:: Reading passage ::

Language Log
- Editor: Mark Liberman
- Editor: Geoffrey Pullum
- Format: Blog
- First issue: July 28, 2003
- Country: United States
- Based in: Institute for Research in Cognitive Science at the University of Pennsylvania
- Language: English
- Website: languagelog.ldc.upenn.edu

= Language Log =

Linguistics blog

Language Log is a collaborative language blog maintained by Mark Liberman, a phonetician at the University of Pennsylvania.

Most of the posts focus on language use in the media and in popular culture. Text available through Google Search frequently serves as a corpus to test hypotheses about language. Other popular topics include the descriptivism/prescriptivism debate, and linguistics-related news items. The site has occasionally held contests in which visitors attempt to identify an obscure language.

As of 2012, Kristin Denham and Anne Lobeck characterized Language Log as "one of the most popular language sites on the Internet". As of June 2011 it received an average of almost 21,000 visits per day. In May 2006 Liberman and Geoffrey Pullum published a compilation of some of their blog posts in book form under the title Far from the Madding Gerund and Other Dispatches from Language Log.

==Specialties==

Language Log was started on July 28, 2003, by Liberman and Pullum, a linguist then at the University of California, Santa Cruz (now at the University of Edinburgh). One early post about a woman who wrote egg corns instead of acorns led to the coinage of the word eggcorn to refer to a type of sporadic or idiosyncratic re-analysis. Another post about commonly recycled phrases in newspaper articles, e.g. "If Eskimos have N words for snow, X surely have Y words for Z", resulted in the coinage of the word snowclone. Both phenomena are common topics at the blog, as is linguification, or the use of metaphors that turn factual observations into claims about language in general (many of which are false).

The blog has a number of recurring themes, including the difficulty of transcribing spoken utterances accurately, misuse or misunderstanding of linguistic science in the media, criticism of the popular style guide The Elements of Style by E. B. White and William Strunk Jr., and complaints about what the contributors see as the pedantry of ill-informed prescriptivists, including that of some copyeditors (one of the blog's tags is "prescriptivist poppycock"). In addition, the site has critically addressed opinions and theories related to the Sapir–Whorf hypothesis concerning the relationship between culture, thought and language. Another common topic on the blog is the handling of taboo language in the media. Regular contributor Arnold Zwicky wrote a series of posts describing which words are considered obscene in various publications, paying particularly close attention to the way these words are "asterisked" in the different media forms.

:::
:: Data for analysis ::

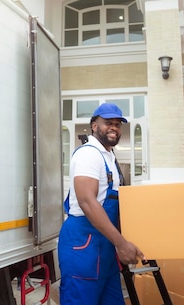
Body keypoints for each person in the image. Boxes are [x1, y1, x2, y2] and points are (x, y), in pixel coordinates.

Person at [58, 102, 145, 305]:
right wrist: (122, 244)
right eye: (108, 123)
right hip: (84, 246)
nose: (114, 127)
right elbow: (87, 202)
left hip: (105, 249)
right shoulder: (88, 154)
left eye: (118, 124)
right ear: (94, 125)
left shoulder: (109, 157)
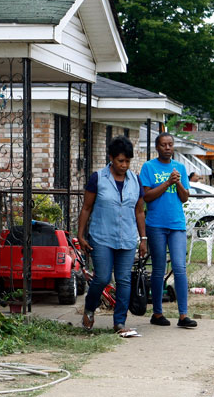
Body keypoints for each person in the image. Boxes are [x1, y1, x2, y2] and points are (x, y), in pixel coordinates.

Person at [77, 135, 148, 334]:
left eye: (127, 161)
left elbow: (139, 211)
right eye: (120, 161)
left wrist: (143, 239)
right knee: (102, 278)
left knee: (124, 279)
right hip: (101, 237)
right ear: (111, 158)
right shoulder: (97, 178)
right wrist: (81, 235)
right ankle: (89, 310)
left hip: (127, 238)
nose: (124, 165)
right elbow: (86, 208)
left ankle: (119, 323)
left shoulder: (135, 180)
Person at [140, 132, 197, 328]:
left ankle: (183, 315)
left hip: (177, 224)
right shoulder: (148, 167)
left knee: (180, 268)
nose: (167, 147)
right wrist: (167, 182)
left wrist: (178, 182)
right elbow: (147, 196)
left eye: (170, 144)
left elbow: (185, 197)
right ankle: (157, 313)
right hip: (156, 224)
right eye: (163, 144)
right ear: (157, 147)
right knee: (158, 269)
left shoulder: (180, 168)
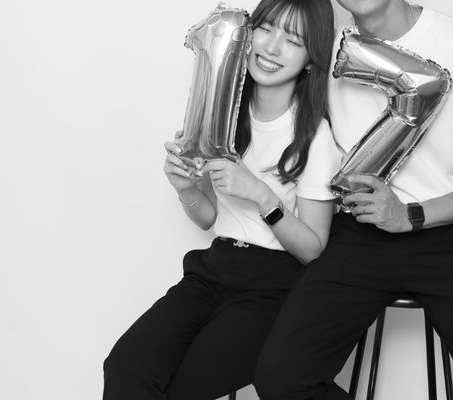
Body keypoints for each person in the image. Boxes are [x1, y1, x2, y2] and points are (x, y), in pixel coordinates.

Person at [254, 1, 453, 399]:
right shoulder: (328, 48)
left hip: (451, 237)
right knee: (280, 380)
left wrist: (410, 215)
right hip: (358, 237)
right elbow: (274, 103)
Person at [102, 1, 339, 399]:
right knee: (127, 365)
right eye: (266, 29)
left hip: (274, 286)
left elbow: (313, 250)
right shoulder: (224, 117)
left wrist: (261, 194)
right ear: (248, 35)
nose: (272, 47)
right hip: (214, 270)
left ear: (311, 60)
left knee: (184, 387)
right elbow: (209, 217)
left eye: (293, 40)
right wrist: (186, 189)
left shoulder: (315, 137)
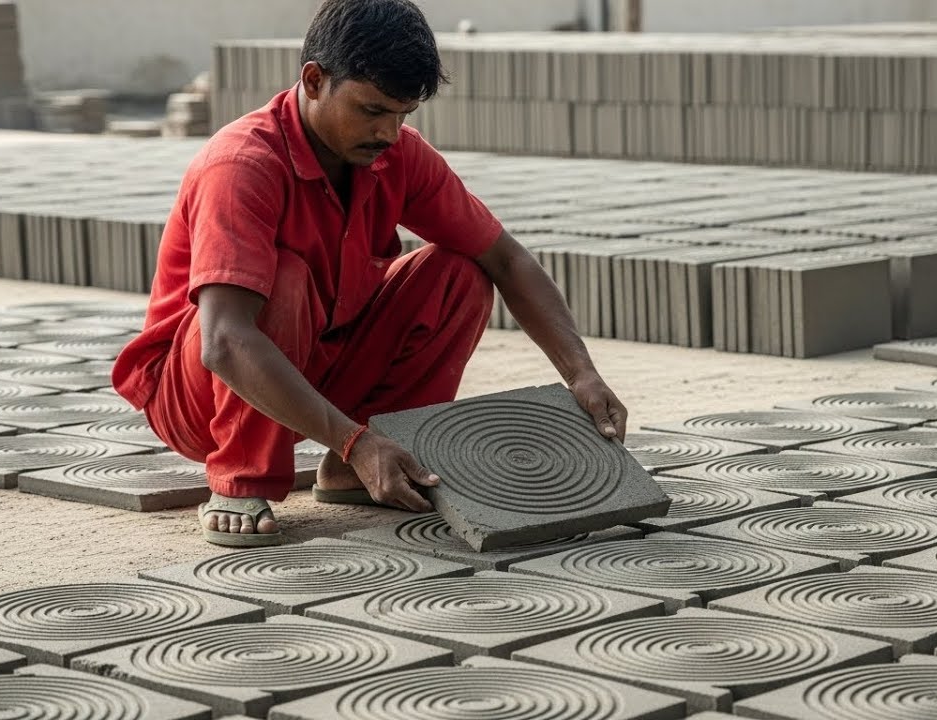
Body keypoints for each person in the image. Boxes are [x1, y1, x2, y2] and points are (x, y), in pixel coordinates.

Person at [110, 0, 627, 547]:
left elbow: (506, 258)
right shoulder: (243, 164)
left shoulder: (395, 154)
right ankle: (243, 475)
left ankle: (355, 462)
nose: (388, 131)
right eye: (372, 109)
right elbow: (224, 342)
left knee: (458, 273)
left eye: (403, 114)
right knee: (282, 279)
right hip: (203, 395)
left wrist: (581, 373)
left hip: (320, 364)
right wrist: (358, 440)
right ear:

:::

= Problems to solve =
(1) According to the Language Log article, what average number of daily visits did the blog receive as of June 2011?
(2) Pick up the Language Log article after its final sentence and continue it.

= Answer section =
(1) Almost 21,000 visits per day.

(2)
== Becky Award ==

The Becky Award is a tongue-in-cheek award given out by the site. It is named after the sixteenth-century humanist Johannes Goropius Becanus, who claimed to have proved that the language of Eden was Dutch (his mother tongue).

The award for 2006 went to Louann Brizendine for her bestselling book, The Female Brain, which makes two principal claims: that women use language very differently from men, and that the causes of these differences are hormonal. Language Logs contributors quoted Nature ("riddled with scientific errors"), tracked down references in little-known journals, and presented counterarguments using the same referenced sources that Brizendine's claims drew from to demonstrate their lack of scientific reliability.

==Contributors==
In addition to Liberman and Pullum, a number of other linguists contribute to Language Log:

- Adam Albright, a morphologist, phonologist, and assistant professor of linguistics at MIT
- Eric Baković, a phonologist and associate professor of linguistics at the University of California, San Diego.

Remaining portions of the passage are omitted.